Chapter 7

Two Games of Chance

Two friends spend a wet afternoon with a pair of dice.

In the first game each rolls a single die. What is the chance that one named player rolls strictly higher than the other?
In the second they roll both dice and add the scores. Which total should they bet on?
In the third they put the dice away and instead draw a rectangle, choosing each of its two side lengths at random somewhere between $0$ and $1$ inch. What is the chance that the rectangle’s diagonal is shorter than an inch?

Solution

Part 1. There are $36$ equally likely pairs of rolls. The two players tie in $6$ of them, a chance of one in six.
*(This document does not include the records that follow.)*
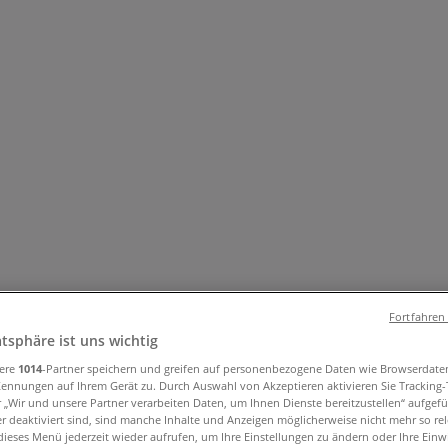
und Accessoires
Elektromärkte
Drogerien und Parfümerie
Ba
ug und Baby
Auto, Motorrad und Werkstatt
Kaufhäuser
Reisen
Fortfahren
, Witten - Angebote, Öffnungszeiten 
atsphäre ist uns wichtig
sere
1014
-Partner speichern und greifen auf personenbezogene Daten wie Browserdate
Kennungen auf Ihrem Gerät zu. Durch Auswahl von Akzeptieren aktivieren Sie Tracking
r „Wir und unsere Partner verarbeiten Daten, um Ihnen Dienste bereitzustellen“ aufgef
 deaktiviert sind, sind manche Inhalte und Anzeigen möglicherweise nicht mehr so rele
ieses Menü jederzeit wieder aufrufen, um Ihre Einstellungen zu ändern oder Ihre Einwi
By symmetry the remaining $30$ split evenly between "the first rolls higher" and "the second rolls higher", so each has probability $15/36 = 5/12$ .

Part 2. The total ranges from $2$ to $12$ . Counting the ways to make each, the total $7$ arises most often, in $6$ of the $36$ cases (again one in six), more than any other total; $6$ and $8$ come next, with five ways each. So bet on $7$ .

Part 3. Picture the two side lengths as a single point chosen uniformly in the unit square, its coordinates the two lengths. The diagonal $\sqrt{x^2 + y^2}$ is shorter than $1$ exactly when the point lies inside the quarter circle of radius $1$ drawn from the corner. The chance is the quarter circle’s area divided by the square’s area, $\frac{\pi/4}{1} = \frac{\pi}{4} \approx 0.79,$ a little under four times in five.